MANILA, Philippines — Petitioners asking the Commission on Elections (Comelec) to annul the certificate of candidacy (COC) of Ferdinand “Bongbong” Marcos Jr. have urged the poll body to stand by its rules as it said that the late dictator’s son failed to respond to their complaint on time.
Atty. Theodore Te, legal counsel for the petitioners, said the deadline for the camp of Marcos Jr. to reply was on November 16, as indicated in the summons of the Comelec, and for the poll body to accede to the extension call of the presidential aspirant would be defiance to its own rules.
In the summons dated November 11, the Comelec directed respondent Marcos Jr. to submit his verified answer within five days from receipt of the notice. The camp of Marcos Jr. received the poll body’s notice on the same day, which means he should submit his verified answer to the petition on November 16.
Instead of lodging a reply, Marcos Jr. through his counsel asked for an extension to respond to the disqualification case.
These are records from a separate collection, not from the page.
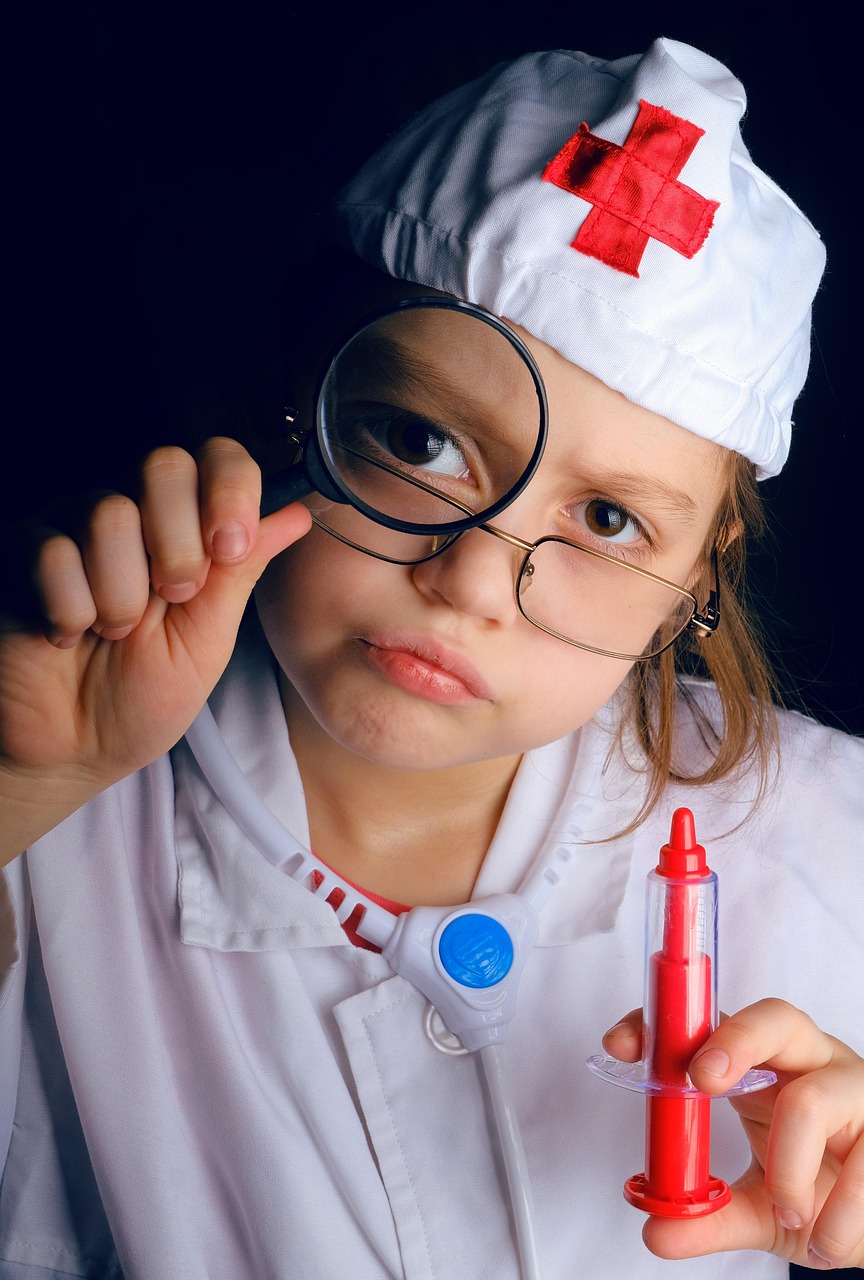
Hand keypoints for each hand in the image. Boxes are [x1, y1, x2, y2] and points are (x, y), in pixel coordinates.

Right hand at [0, 437, 310, 857]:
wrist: (75, 752)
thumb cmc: (143, 700)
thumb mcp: (208, 639)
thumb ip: (242, 571)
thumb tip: (297, 514)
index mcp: (187, 530)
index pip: (217, 459)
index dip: (230, 489)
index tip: (230, 548)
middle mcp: (133, 515)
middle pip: (164, 464)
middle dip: (179, 544)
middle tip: (171, 600)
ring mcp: (74, 526)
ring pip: (111, 513)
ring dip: (122, 595)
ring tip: (113, 633)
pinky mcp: (22, 550)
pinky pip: (54, 551)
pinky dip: (71, 610)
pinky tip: (67, 635)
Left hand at [603, 999, 863, 1269]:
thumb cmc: (823, 1191)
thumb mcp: (761, 1208)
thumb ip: (710, 1217)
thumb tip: (656, 1230)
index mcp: (768, 1067)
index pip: (712, 1023)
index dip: (667, 1025)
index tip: (621, 1044)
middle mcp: (811, 1062)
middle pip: (773, 1019)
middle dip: (732, 1044)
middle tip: (701, 1081)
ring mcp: (855, 1089)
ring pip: (811, 1100)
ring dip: (789, 1170)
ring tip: (791, 1214)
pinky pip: (863, 1162)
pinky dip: (839, 1215)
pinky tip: (827, 1239)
But this, Te noted, was opposed by petitioners through a motion they submitted to the Comelec on November 17.
“In their Opposition, petitioners also cited jurisprudence by the Supreme Court on the ‘mandatory and peremptory’ character of ‘inextensible periods’ as well as the Court’s recognition that ‘procedural rules in election cases are designed to achieve not only a correct but also an expeditious determination of the popular will of the electorate’,” Te said in a statement on Thursday.
“Petitioners reminded the Comelec that the consequence of granting respondent’s motion for more time would be for the Comelec to flout its own rules, which the Supreme Court had already ruled in its previous instances as grave abuse of discretion,” he added.
The Comelec has yet to issue any ruling on Marcos Jr’s motion and the respondent still has not submitted his verified answer as of today, November 18, according to Te.
On Wednesday, a third disqualification case was filed against Marcos Jr. by individuals who were jailed during the martial rule of Marcos Jr.’s father, the late dictator President Ferdinand Marcos.
Like the first two petitions, the fresh case asserts that the 1997 conviction of Marcos Jr. by the Court of Appeals for failure to file income tax returns from 1982-1985 is a clear ground to disqualify him from running for public office. They also stressed that Marcos Jr. made a “material misrepresentation” in his COC when he claimed that he was eligible to run for an elective post.
READ: Petition to cancel COC of Bongbong Marcos filed before Comelec
READ: 2nd DQ case filed vs Marcos
READ: Ex-detainees file 3rd protest vs Marcos bid
In all these developments, the camp of Marcos Jr. has only one thing to say – to just dismiss them as “cheap political gimmicks.”
“As anticipated, the saga of those pushing for gutter politics continues with another nuisance petition filed before the Comelec by some alleged communist frontliners,” Marcos Jr.’s chief of staff and spokesperson Atty. Vic Rodriguez said in a statement.